(PAGE TEXT begins)
These quarries span the boundary between the parishes of Auchindoir and Kearn (to the W) and Rhynie (to the E).
Information from RCAHMS (RJCM), 9 October 1996.
Sandstone has been quarried extensively on the steep SE flank of Quarry Hill above the A97 public road between Lumsden and Rhynie. The quarries are first mentioned here in the Statistical Account and the workings are depicted on the 1st edition of the OS 6-inch map (Aberdeenshire, 1870, sheet xlii). By this date the quarry comprised two main workings. The first was a long trench extending from NE to SW for a distance of about 380m immediately below the summit of the hill. It contained two buildings, one of them unroofed by 1870, and was approached by two tracks from the SW. The second working was a roughly oval-shaped pit situated lower down the slope to the E. It contained three roofed buildings and was approached by two tracks, one from the NE, the other from the SW. No trace of any of these buildings now survive.
(PAGE TEXT ends)
(THE DATA begins)
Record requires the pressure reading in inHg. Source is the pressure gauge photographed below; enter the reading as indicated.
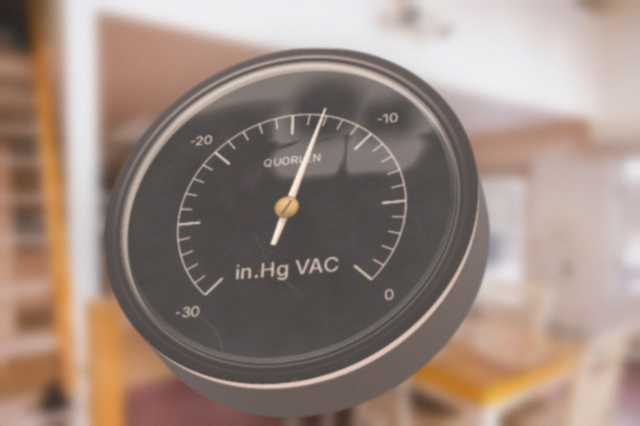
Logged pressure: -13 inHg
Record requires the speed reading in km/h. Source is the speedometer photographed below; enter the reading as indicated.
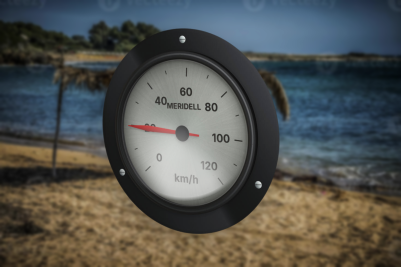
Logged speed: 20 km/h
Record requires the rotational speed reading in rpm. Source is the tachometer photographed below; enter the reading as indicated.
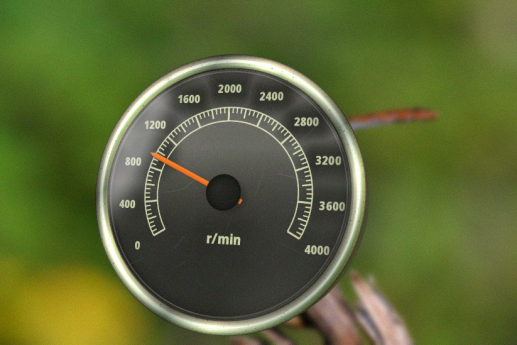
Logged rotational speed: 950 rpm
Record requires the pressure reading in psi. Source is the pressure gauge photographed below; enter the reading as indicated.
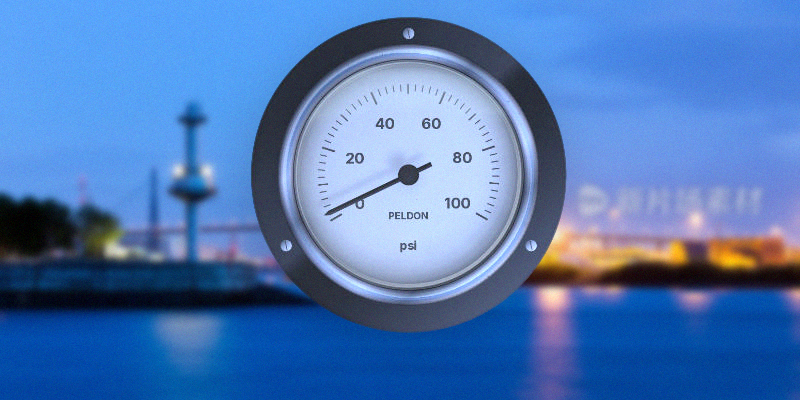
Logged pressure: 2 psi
(THE DATA ends)
(THE DATA begins)
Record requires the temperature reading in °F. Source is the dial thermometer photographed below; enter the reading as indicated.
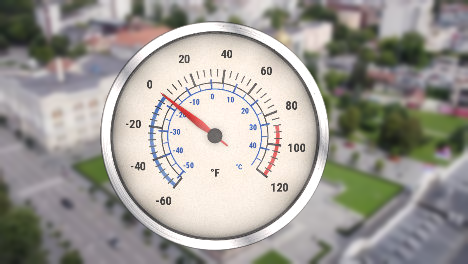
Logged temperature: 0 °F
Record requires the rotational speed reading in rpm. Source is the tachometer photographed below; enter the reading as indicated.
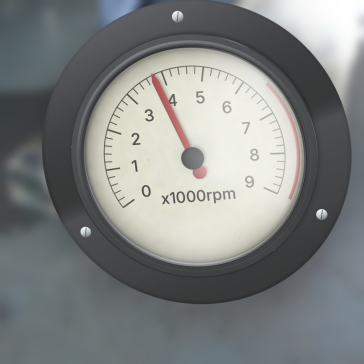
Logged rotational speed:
(THE DATA ends)
TASK STATEMENT: Decide whether each statement agrees with the Quarry Hill text. Answer yes or no for each, and quote the words of the text that decide it: (a) The first working was a trench about 380m long. (b) The second working contained two roofed buildings. (c) Some of the quarry buildings can still be seen today.

THE ANSWER:
(a) Yes: "a long trench extending from NE to SW for a distance of about 380m"
(b) No: "It contained three roofed buildings"
(c) No: "No trace of any of these buildings now survive."